O próximo ponto de seu texto esquemático diz respeito ao significado do sentimento da atriz em relação ao seu novo amor do presente em Hiroshima e o grande amor do passado, o soldado alemão em Nevers. “Ela se esqueceu do amante alemão?”, pergunta Glauber, que em seguida descreve situações do filme.
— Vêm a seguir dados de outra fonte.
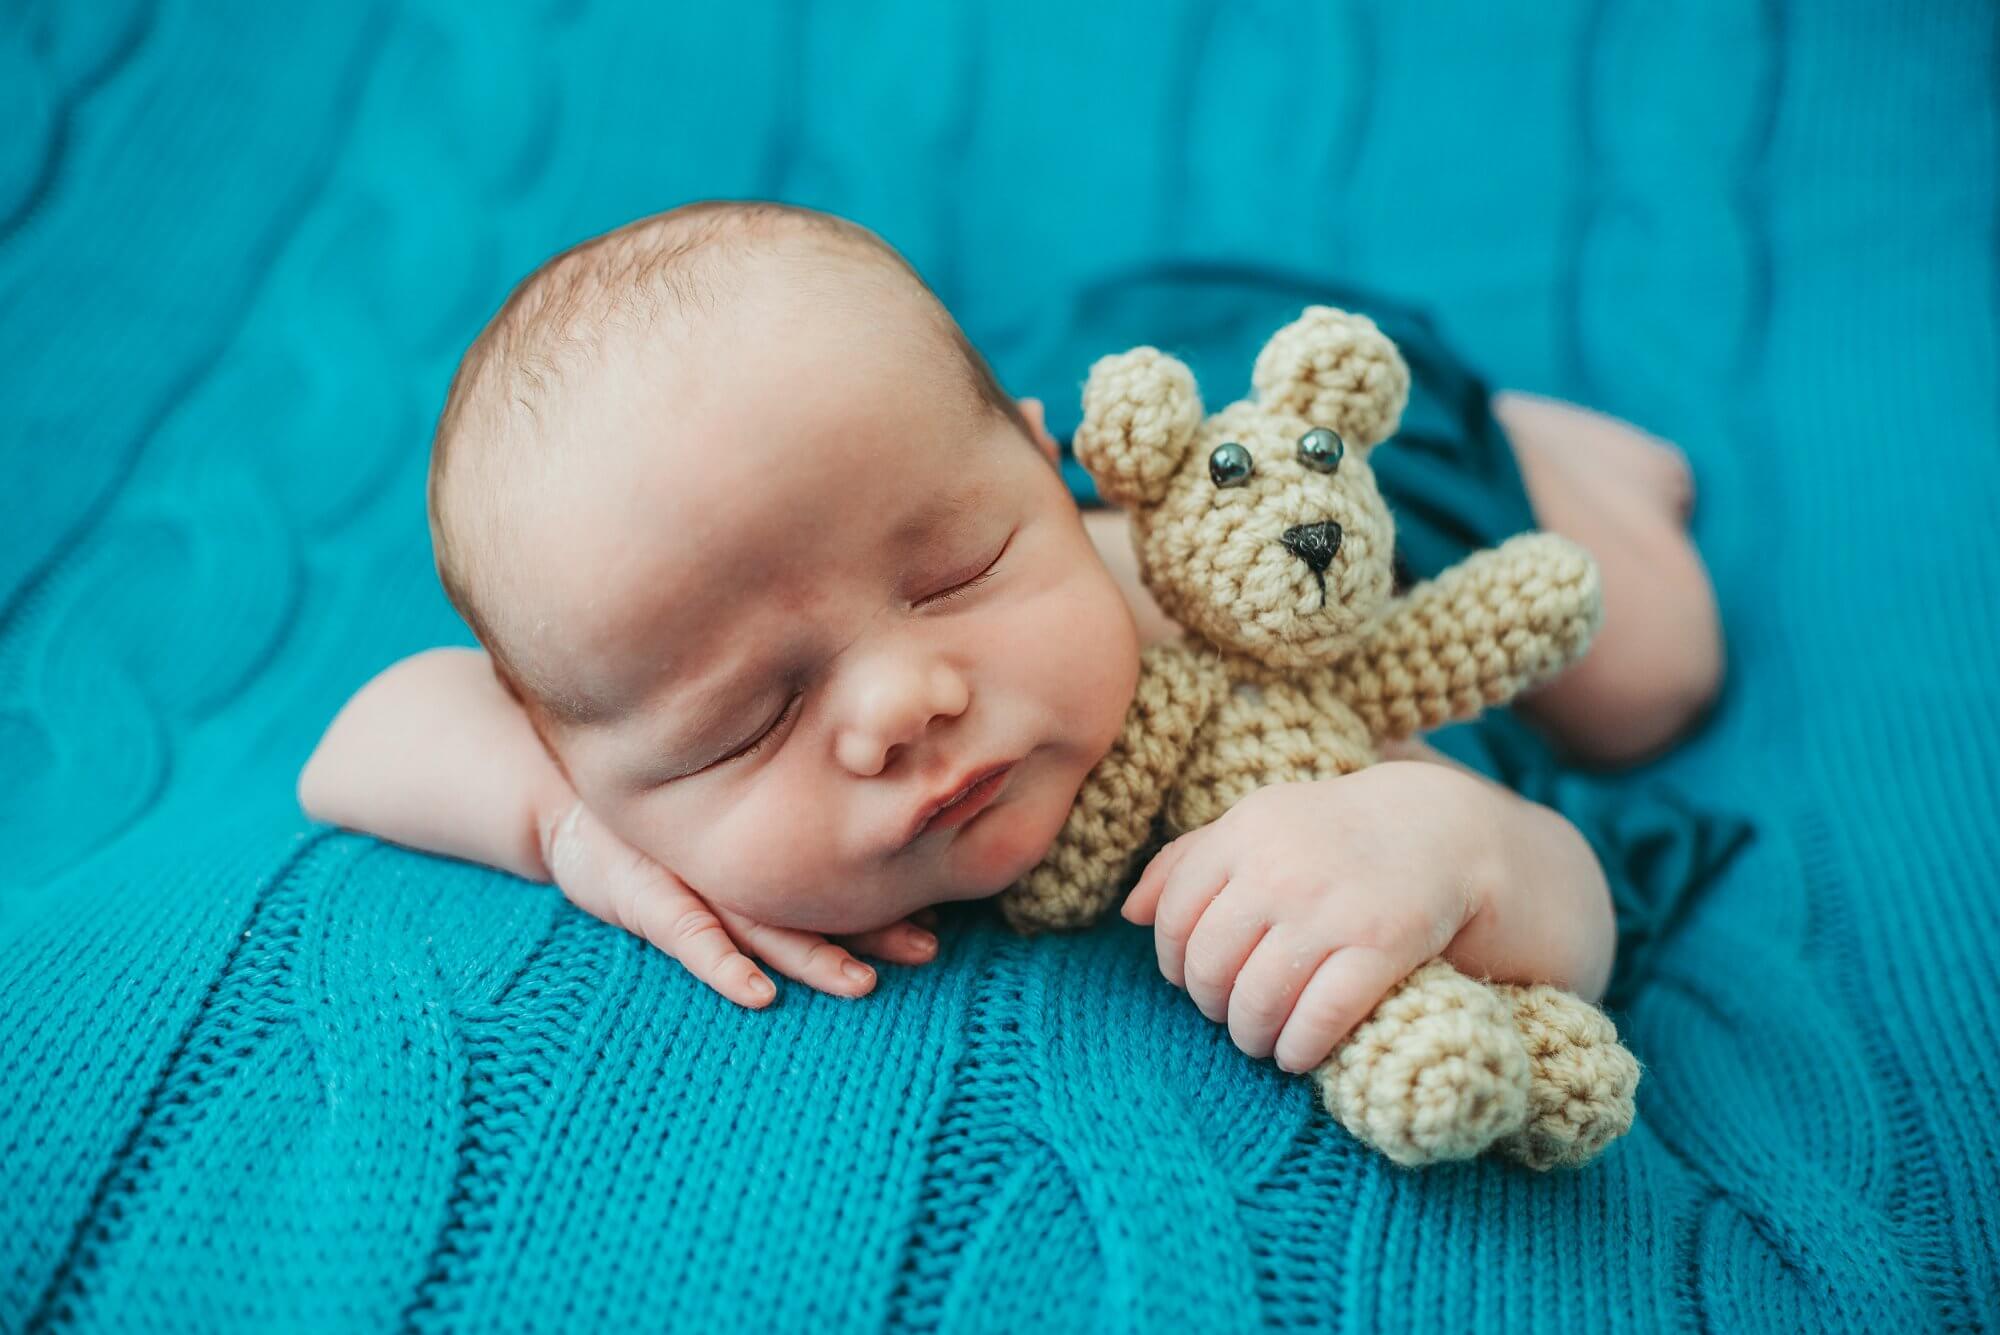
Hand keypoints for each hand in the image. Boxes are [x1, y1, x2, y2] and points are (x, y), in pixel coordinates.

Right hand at [541, 799, 939, 1008]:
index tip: (941, 914)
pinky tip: (759, 996)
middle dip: (873, 927)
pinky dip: (723, 967)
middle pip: (816, 898)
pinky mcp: (645, 897)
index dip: (887, 894)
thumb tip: (872, 863)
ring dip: (815, 954)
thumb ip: (783, 837)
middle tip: (929, 948)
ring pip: (765, 922)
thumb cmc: (657, 824)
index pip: (836, 872)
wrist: (567, 803)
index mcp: (761, 845)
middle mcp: (736, 860)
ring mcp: (692, 876)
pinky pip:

Cita a cena em que a atriz relembra o seu amor do passado a partir de uma

situação do presente e conclui que é preciso esquecer Hiroshima e Nevers “a fim de que o amor possa atingir uma plenitude absoluta”. E nesse caminho completa:

Todavia é Nevers que ressurge das ruínas de Hiroshima. É a memória de sua tragédia burguesa e individual que se ergue dentre os escombros de uma tragédia coletiva. Se buscando esquecer Nevers, a mulher do ocidente pede paz para ela, é sua paisagem japonesa que se revela e pede PAZ para o mundo, e vale mais do que a desgraça de todos os amores. Evidente, Resnais não chega a julgar os termos desta paz. Amor e paz surgem então como dois mitos de oposição, por incrível que pareça.

O último ponto está relacionado ao papel do cineasta Alain Resnais no cinema, já que para Glauber Rocha com HMA Resnais “sublevou a forma cinematográfica e inaugurou o filme moderno”.

Alain Resnais está para o cinema como está para a pintura o primeiro artista que rompeu com a escola acadêmica da pintura. Está, no plano da relatividade, como um James Joyce na literatura e é ele que, após Eisenstein, primeiro realiza no cinema a teoria da montagem como processo de investigação da realidade do homem e como instrumento de estudo metafísico.

Para Glauber, o que Resnais fez com a câmera está muito além do verbal, por isso deixa claro que não compactua com aqueles que consideram a escritora Marguerite Duras coautora do filme.

Marguerite Duras, concluímos, não é autora de Hiroshima. Ela é o ‘espírito lateral do filme’. É um eco. Um reflexo. A Câmera de Alain Resnais é a verdadeira criadora – ou estudiosa? – de tudo. Resnais é um ‘documentarista do espírito’, ou seja, um homem que vê o pensamento do homem e não a imagem.

Glauber Rocha já manifesta nessa passagem a concepção de autor no cinema que ele formaliza em seu livro de 1963 A Revisão Crítica do Cinema Brasileiro, em que em sua introdução explica o método que aplica em sua análise do cinema brasileiro. Diz Glauber:

A política de um autor moderno é uma política revolucionária: nos tempos de hoje nem é mesmo necessário adjetivar um autor como revolucionário, porque a condição de autor é um substantivo totalizante. [...] O autor é o maior responsável pela verdade: sua estética é uma ética, sua ‘mise-en-scène’ é uma política.120

Mas no caso do autor Resnais e da obra HMA, Glauber não se mostra completamente convencido da revolução empregada e conclui seu primeiro artigo dizendo:

Considero, porém, sinceramente, que ninguém poderá dizer a palavra final sobre Hiroshima. Nem mesmo o próprio Alain Resnais. Talvez o tempo possa chegar a alguma conclusão. Resistirá Hiroshima como resistem os grandes poetas do passado?